--- Source document Enclosed Below ---

# Finding Conserved Patterns Across Two Time Series#

## AB-Joins#

This tutorial is adapted from the Matrix Profile I paper and replicates Figures 9 and 10.

Previously, we had introduced a concept called time series motifs, which are conserved patterns found within a single time series, \$T\$, that can be discovered by computing its matrix profile using STUMPY. This process of computing a matrix profile with one time series is commonly known as a “self-join” since the subsequences within time series \$T\$ are only being compared with itself. However, what do you do if you have two time series, \$T_{A}\$ and \$T_{B}\$, and you want to know if there are any subsequences in \$T_{A}\$ that can also be found in \$T_{B}\$? By extension, a motif discovery process involving two time series is often referred to as an “AB-join” since all of the subsequences within time series \$T_{A}\$ are compared to all of the subsequences in \$T_{B}\$.

--- End of Enclosed Source document ---
--- Source data Enclosed Below ---

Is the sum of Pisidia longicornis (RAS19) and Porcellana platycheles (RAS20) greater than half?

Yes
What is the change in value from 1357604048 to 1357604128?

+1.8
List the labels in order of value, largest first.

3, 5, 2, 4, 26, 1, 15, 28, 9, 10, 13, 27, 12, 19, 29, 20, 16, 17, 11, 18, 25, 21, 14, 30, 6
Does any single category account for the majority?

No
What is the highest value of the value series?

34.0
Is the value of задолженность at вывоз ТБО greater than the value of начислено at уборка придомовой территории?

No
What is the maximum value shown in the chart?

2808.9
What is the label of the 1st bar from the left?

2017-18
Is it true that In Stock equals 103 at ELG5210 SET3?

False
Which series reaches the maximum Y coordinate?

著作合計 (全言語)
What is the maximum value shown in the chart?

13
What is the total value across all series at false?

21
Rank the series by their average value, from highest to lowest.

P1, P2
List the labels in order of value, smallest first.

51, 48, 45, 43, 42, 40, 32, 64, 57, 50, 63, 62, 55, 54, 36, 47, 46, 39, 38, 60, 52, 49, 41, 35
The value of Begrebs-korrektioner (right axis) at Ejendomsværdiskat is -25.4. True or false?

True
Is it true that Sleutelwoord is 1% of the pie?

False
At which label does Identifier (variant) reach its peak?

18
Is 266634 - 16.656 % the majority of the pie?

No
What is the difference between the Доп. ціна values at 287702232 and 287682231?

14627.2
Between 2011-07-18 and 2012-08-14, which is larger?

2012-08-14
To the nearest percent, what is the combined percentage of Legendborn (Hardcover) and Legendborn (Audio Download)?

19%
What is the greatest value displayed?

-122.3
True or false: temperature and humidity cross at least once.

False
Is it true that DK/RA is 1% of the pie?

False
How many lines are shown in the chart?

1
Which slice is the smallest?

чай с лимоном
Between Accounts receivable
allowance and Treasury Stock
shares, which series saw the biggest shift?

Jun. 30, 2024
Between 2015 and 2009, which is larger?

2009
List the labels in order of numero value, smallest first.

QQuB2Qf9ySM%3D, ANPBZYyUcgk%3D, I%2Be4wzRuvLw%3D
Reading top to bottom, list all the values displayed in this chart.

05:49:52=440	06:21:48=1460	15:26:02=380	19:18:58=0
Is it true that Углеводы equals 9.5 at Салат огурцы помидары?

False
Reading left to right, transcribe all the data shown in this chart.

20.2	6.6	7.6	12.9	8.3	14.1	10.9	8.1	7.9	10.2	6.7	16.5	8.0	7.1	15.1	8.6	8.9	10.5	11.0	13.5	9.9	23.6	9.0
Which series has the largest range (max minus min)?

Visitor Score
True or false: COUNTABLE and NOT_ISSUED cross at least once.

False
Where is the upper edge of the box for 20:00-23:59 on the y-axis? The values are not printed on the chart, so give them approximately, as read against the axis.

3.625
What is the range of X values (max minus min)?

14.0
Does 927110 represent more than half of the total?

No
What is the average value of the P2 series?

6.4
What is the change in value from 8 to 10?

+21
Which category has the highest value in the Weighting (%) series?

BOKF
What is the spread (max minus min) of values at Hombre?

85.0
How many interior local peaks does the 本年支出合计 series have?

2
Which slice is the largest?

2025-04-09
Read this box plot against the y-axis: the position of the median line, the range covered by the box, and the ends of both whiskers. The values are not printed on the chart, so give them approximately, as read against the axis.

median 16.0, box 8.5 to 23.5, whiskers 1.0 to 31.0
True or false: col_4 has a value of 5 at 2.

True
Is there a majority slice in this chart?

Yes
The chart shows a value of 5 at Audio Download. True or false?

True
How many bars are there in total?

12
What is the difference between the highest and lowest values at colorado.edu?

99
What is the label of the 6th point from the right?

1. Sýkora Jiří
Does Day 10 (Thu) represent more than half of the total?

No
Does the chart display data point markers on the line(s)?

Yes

--- End of Enclosed Source data ---

_Complete the following_
A) Which symbols does the AB-join text use to denote time series? List each one.
B) Rewrite the records from the first line through the line containing "Between 2011-07-18 and", changing "maximum" to "largest" and keeping everything else the same.

_Answers in order_
A) T, T_{A}, T_{B}

B)
Is the sum of Pisidia longicornis (RAS19) and Porcellana platycheles (RAS20) greater than half?

Yes
What is the change in value from 1357604048 to 1357604128?

+1.8
List the labels in order of value, largest first.

3, 5, 2, 4, 26, 1, 15, 28, 9, 10, 13, 27, 12, 19, 29, 20, 16, 17, 11, 18, 25, 21, 14, 30, 6
Does any single category account for the majority?

No
What is the highest value of the value series?

34.0
Is the value of задолженность at вывоз ТБО greater than the value of начислено at уборка придомовой территории?

No
What is the largest value shown in the chart?

2808.9
What is the label of the 1st bar from the left?

2017-18
Is it true that In Stock equals 103 at ELG5210 SET3?

False
Which series reaches the largest Y coordinate?

著作合計 (全言語)
What is the largest value shown in the chart?

13
What is the total value across all series at false?

21
Rank the series by their average value, from highest to lowest.

P1, P2
List the labels in order of value, smallest first.

51, 48, 45, 43, 42, 40, 32, 64, 57, 50, 63, 62, 55, 54, 36, 47, 46, 39, 38, 60, 52, 49, 41, 35
The value of Begrebs-korrektioner (right axis) at Ejendomsværdiskat is -25.4. True or false?

True
Is it true that Sleutelwoord is 1% of the pie?

False
At which label does Identifier (variant) reach its peak?

18
Is 266634 - 16.656 % the majority of the pie?

No
What is the difference between the Доп. ціна values at 287702232 and 287682231?

14627.2
Between 2011-07-18 and 2012-08-14, which is larger?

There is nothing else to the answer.